Dataset items:
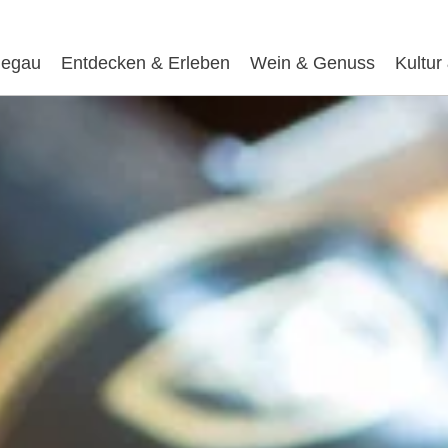
egau
Entdecken & Erleben
Wein & Genuss
Kultur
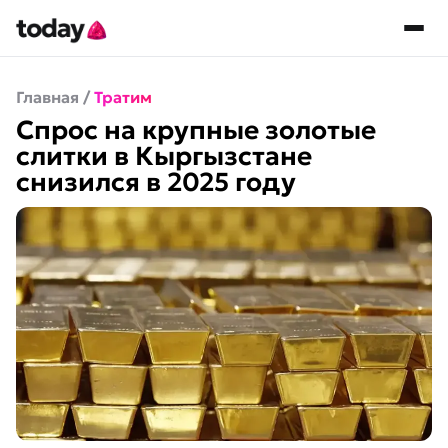
Главная
/
Тратим
Спрос на крупные золотые
слитки в Кыргызстане
снизился в 2025 году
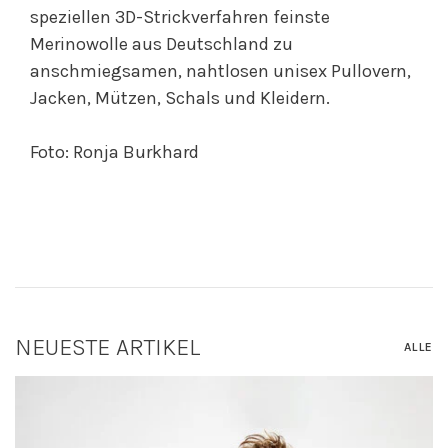
speziellen 3D-Strickverfahren feinste
Merinowolle aus Deutschland zu
anschmiegsamen, nahtlosen unisex Pullovern,
Jacken, Mützen, Schals und Kleidern.
Foto: Ronja Burkhard
NEUESTE ARTIKEL
ALLE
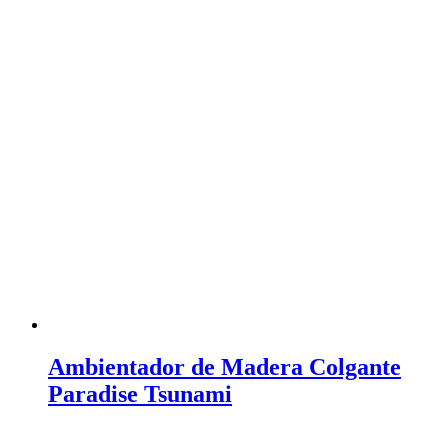
Ambientador de Madera Colgante
Paradise Tsunami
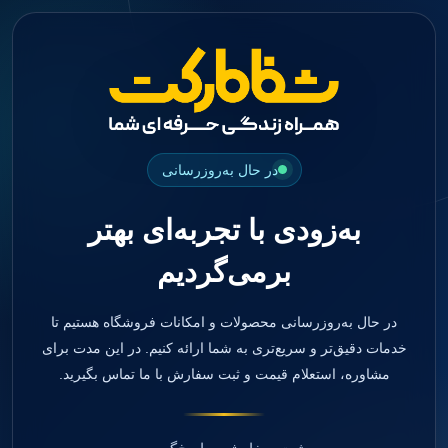
جستجو
منو
دسته بندی ها
فیکسچر
ابوتمنت
Impression Coping
Smart Builder
در حال به‌روزرسانی
kits
Others
به‌زودی با تجربه‌ای بهتر
صفحه اصلی
دندانپزشکی
برمی‌گردیم
ترمیمی و زیبایی
مواد ترمیمی
آمالگام
کامپوزیت
در حال به‌روزرسانی محصولات و امکانات فروشگاه هستیم تا
کامپوزیت فلو
خدمات دقیق‌تر و سریع‌تری به شما ارائه کنیم. در این مدت برای
اسید اچ
مشاوره، استعلام قیمت و ثبت سفارش با ما تماس بگیرید.
باندینگ
بیس و لاینر
بلیچینگ
انواع سمان و گلاس آینومر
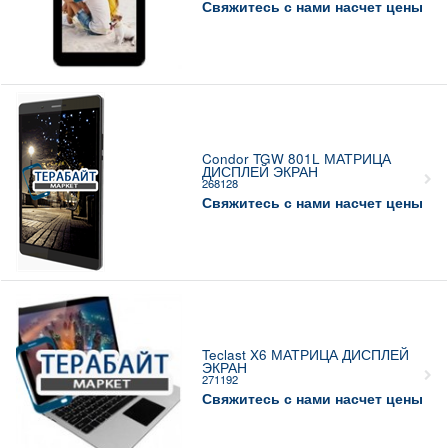
Свяжитесь с нами насчет цены
Condor TGW 801L МАТРИЦА
ДИСПЛЕЙ ЭКРАН
268128
Свяжитесь с нами насчет цены
Teclast X6 МАТРИЦА ДИСПЛЕЙ
ЭКРАН
271192
Свяжитесь с нами насчет цены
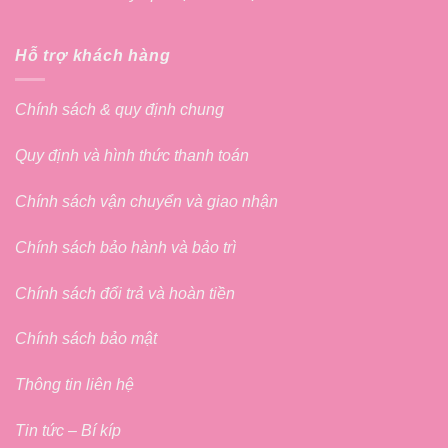
Hỗ trợ khách hàng
Chính sách & quy định chung
Quy định và hình thức thanh toán
Chính sách vận chuyển và giao nhận
Chính sách bảo hành và bảo trì
Chính sách đổi trả và hoàn tiền
Chính sách bảo mật
Thông tin liên hệ
Tin tức – Bí kíp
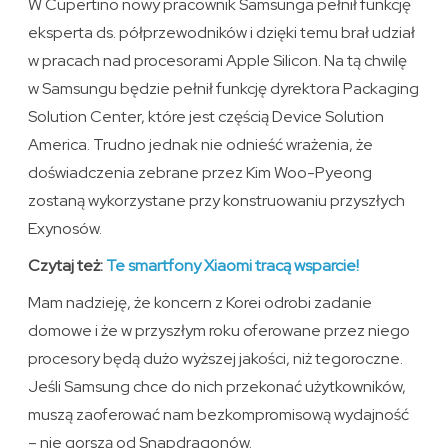
W Cupertino nowy pracownik Samsunga pełnił funkcję
eksperta ds. półprzewodników i dzięki temu brał udział
w pracach nad procesorami Apple Silicon. Na tą chwilę
w Samsungu będzie pełnił funkcję dyrektora Packaging
Solution Center, które jest częścią Device Solution
America. Trudno jednak nie odnieść wrażenia, że
doświadczenia zebrane przez Kim Woo-Pyeong
zostaną wykorzystane przy konstruowaniu przyszłych
Exynosów.
Czytaj też:
Te smartfony Xiaomi tracą wsparcie!
Mam nadzieję, że koncern z Korei odrobi zadanie
domowe i że w przyszłym roku oferowane przez niego
procesory będą dużo wyższej jakości, niż tegoroczne.
Jeśli Samsung chce do nich przekonać użytkowników,
muszą zaoferować nam bezkompromisową wydajność
– nie gorszą od Snapdragonów.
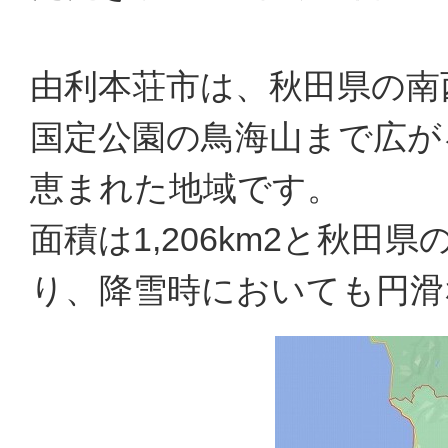
由利本荘市は、秋田県の南
国定公園の鳥海山まで広が
恵まれた地域です。
面積は1,206km2と秋田
り、降雪時においても円滑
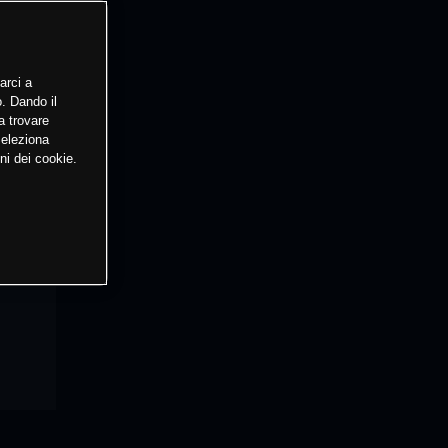
arci a
o. Dando il
a trovare
Seleziona
ni dei cookie.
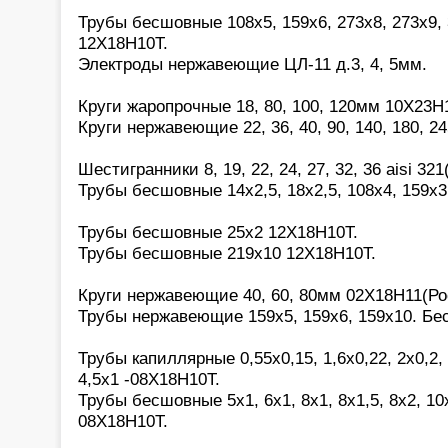
Трубы бесшовные 108х5, 159х6, 273х8, 273х9, 
12Х18Н10Т.
Электроды нержавеющие ЦЛ-11 д.3, 4, 5мм.
Круги жаропрочные 18, 80, 100, 120мм 10Х23Н
Круги нержавеющие 22, 36, 40, 90, 140, 180, 2
Шестигранники 8, 19, 22, 24, 27, 32, 36 aisi 321(
Трубы бесшовные 14х2,5, 18х2,5, 108х4, 159х3
Трубы бесшовные 25х2 12Х18Н10Т.
Трубы бесшовные 219х10 12Х18Н10Т.
Круги нержавеющие 40, 60, 80мм 02Х18Н11(Ро
Трубы нержавеющие 159х5, 159х6, 159х10. Бе
Трубы капиллярные 0,55х0,15, 1,6х0,22, 2х0,2, 2
4,5х1 -08Х18Н10Т.
Трубы бесшовные 5х1, 6х1, 8х1, 8х1,5, 8х2, 10х
08Х18Н10Т.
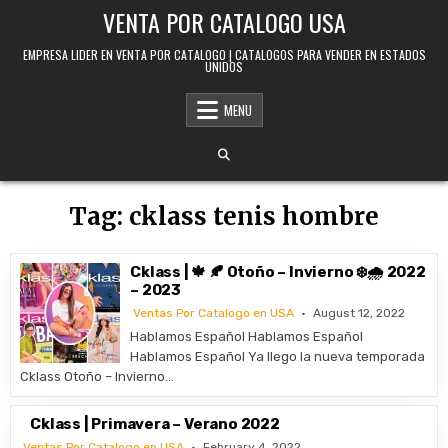
Skip to content
VENTA POR CATALOGO USA
EMPRESA LIDER EN VENTA POR CATALOGO | CATALOGOS PARA VENDER EN ESTADOS
UNIDOS
MENU
Tag:
cklass tenis hombre
Cklass | 🍁 🍂 Otoño – Invierno ❄️🌧️ 2022
– 2023
Ventas Por Catalogo en USA
August 12, 2022
Hablamos Español Hablamos Español
Hablamos Español Ya llego la nueva temporada
Cklass Otoño – Invierno…
Cklass | Primavera – Verano 2022
Ventas Por Catalogo en USA
February 4, 2022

» Problem details
Find every line above that contains the word "Español", and return each one.

» Solution to this task
Hablamos Español Hablamos Español
Hablamos Español Ya llego la nueva temporada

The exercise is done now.